Svolte premesse in puro diritto, la motivazione della decisione di appello si esaurisce nella proposizione che segue: “Il contribuente, che ha dichiarato per le annualità in esame compensi per l’attività libero professionale abitualmente ed autonomamente esercitata, nonchè quote di ammortamento per l’acquisto di beni mobili e compensi a terzi per prestazioni di attività professionale e/o di lavoro dipendente, come peraltro rilevato dall’Ufficio appellante, non ha prodotto congrua documentazione probatoria, avendone l’onere, a sostegno delle proprie argomentazioni”.

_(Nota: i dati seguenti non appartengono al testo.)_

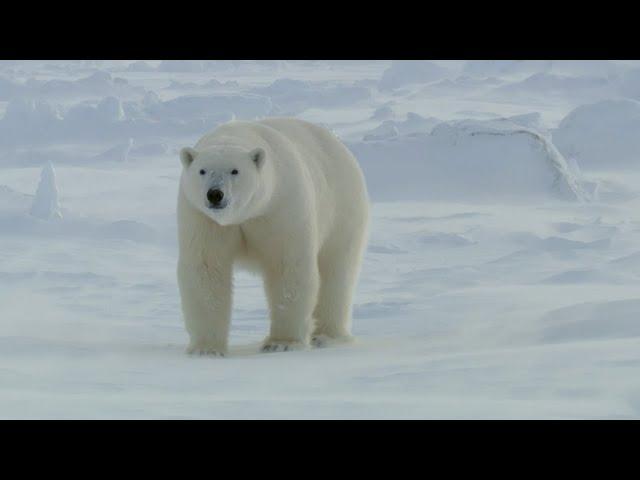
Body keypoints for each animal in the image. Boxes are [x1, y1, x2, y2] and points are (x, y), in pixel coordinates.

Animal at [176, 117, 370, 354]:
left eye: (235, 171)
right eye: (202, 171)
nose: (215, 194)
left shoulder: (281, 208)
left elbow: (287, 267)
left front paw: (282, 343)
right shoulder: (203, 219)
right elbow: (206, 269)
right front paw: (206, 349)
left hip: (342, 209)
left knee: (337, 271)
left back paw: (327, 336)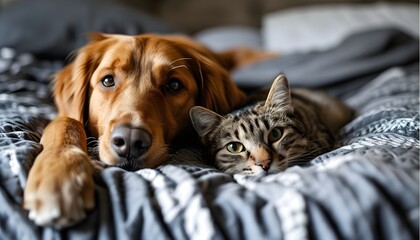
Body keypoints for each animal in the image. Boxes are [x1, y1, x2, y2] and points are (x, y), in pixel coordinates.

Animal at [23, 33, 249, 227]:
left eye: (174, 85)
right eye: (108, 80)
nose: (130, 141)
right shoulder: (63, 116)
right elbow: (66, 122)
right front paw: (59, 174)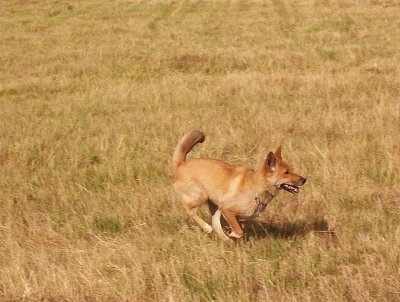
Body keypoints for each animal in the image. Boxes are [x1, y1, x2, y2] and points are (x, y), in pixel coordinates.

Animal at [172, 130, 306, 243]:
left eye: (292, 170)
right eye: (286, 173)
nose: (304, 180)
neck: (256, 187)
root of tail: (180, 164)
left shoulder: (239, 216)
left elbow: (240, 227)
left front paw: (231, 235)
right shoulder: (227, 209)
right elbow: (239, 231)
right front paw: (232, 233)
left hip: (215, 205)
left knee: (215, 224)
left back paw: (226, 240)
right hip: (202, 196)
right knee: (191, 212)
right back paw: (207, 227)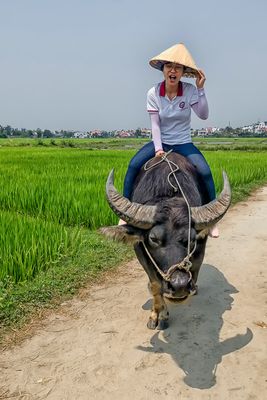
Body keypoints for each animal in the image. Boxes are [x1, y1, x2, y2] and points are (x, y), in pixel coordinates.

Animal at [101, 152, 231, 330]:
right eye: (153, 239)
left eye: (191, 239)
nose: (179, 285)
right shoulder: (140, 250)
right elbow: (155, 284)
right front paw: (158, 315)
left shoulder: (200, 245)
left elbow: (196, 266)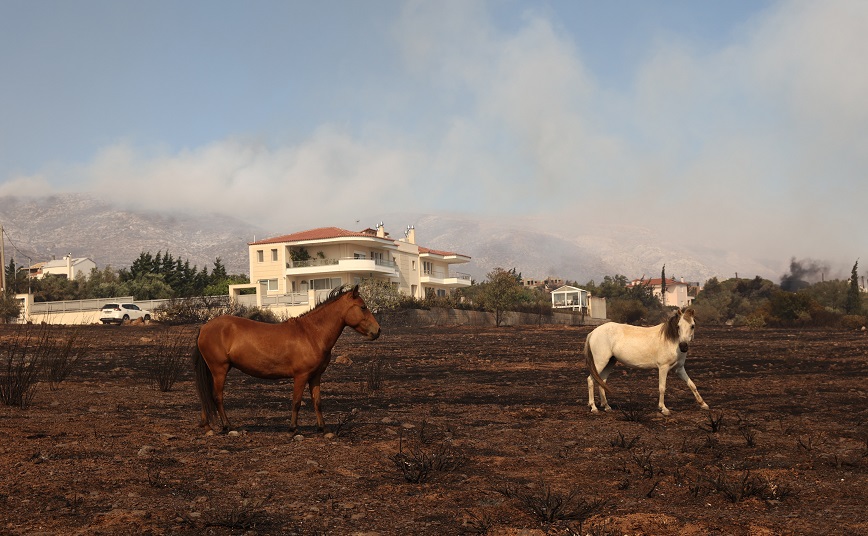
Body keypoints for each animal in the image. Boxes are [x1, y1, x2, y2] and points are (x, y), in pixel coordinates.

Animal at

Posto che la produzione in primo grado della documentazione relativa al registro dei beni ammortizzabili e alle dichiarazioni dei redditi per i periodi in questione non è contestata dall’Ufficio, le argomentazioni svolte in sentenza si rilevano del tutto generiche in quanto prive di specifico riferimento alla fattispecie concreta e – segnatamente – agli elementi rilevanti ai fini della verifica della sussistenza dei presupposti impositivi emergenti dalla documentazione acquisita in atti.

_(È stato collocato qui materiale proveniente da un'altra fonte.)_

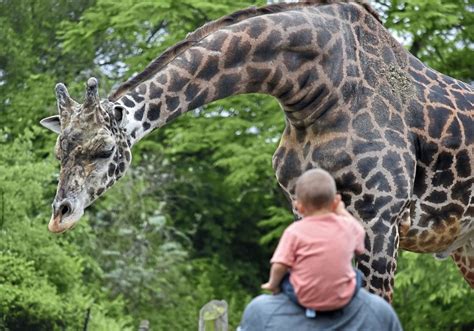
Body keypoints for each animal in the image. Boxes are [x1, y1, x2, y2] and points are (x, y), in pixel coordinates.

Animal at [41, 0, 474, 300]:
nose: (60, 215)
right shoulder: (306, 213)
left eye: (103, 151)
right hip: (464, 248)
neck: (316, 92)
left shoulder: (381, 219)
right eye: (59, 153)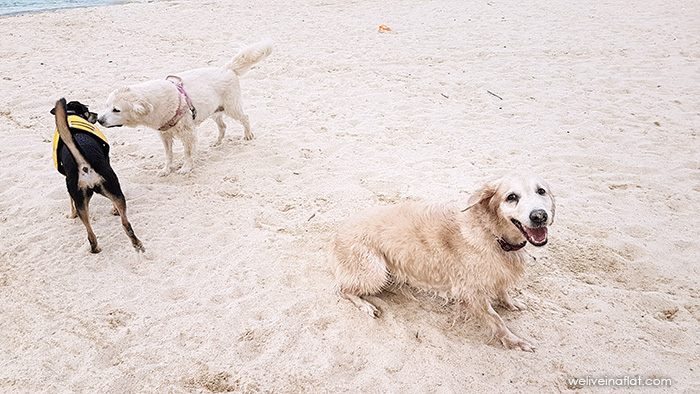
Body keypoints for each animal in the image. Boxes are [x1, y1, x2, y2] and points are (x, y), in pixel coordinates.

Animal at [53, 97, 145, 254]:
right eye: (88, 111)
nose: (96, 114)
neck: (70, 114)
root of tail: (84, 166)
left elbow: (71, 202)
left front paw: (71, 215)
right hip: (112, 190)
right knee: (124, 223)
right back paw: (135, 243)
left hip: (85, 199)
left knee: (93, 231)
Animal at [97, 40, 272, 175]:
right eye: (106, 106)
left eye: (116, 110)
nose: (99, 120)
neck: (156, 102)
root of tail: (227, 68)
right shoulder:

3. Conclusivamente, in accoglimento del secondo e terzo motivo, rigettato il primo, la sentenza impugnata va cassata, con rinvio alla Commissione tributaria regionale della Lombardia, sezione distaccata di Brescia, in diversa composizione, la quale provvederà anche in ordine alle spese del presente giudizio di legittimità.
P.Q.M.
La Corte accoglie il secondo e terzo motivo di ricorso, rigetta il primo, cassa la sentenza impugnata e rinvia, anche per le spese, alla Commissione tributaria regionale della Lombardia, sezione distaccata di Brescia, in diversa composizione.
Così deciso in Roma, il 29 settembre 2016.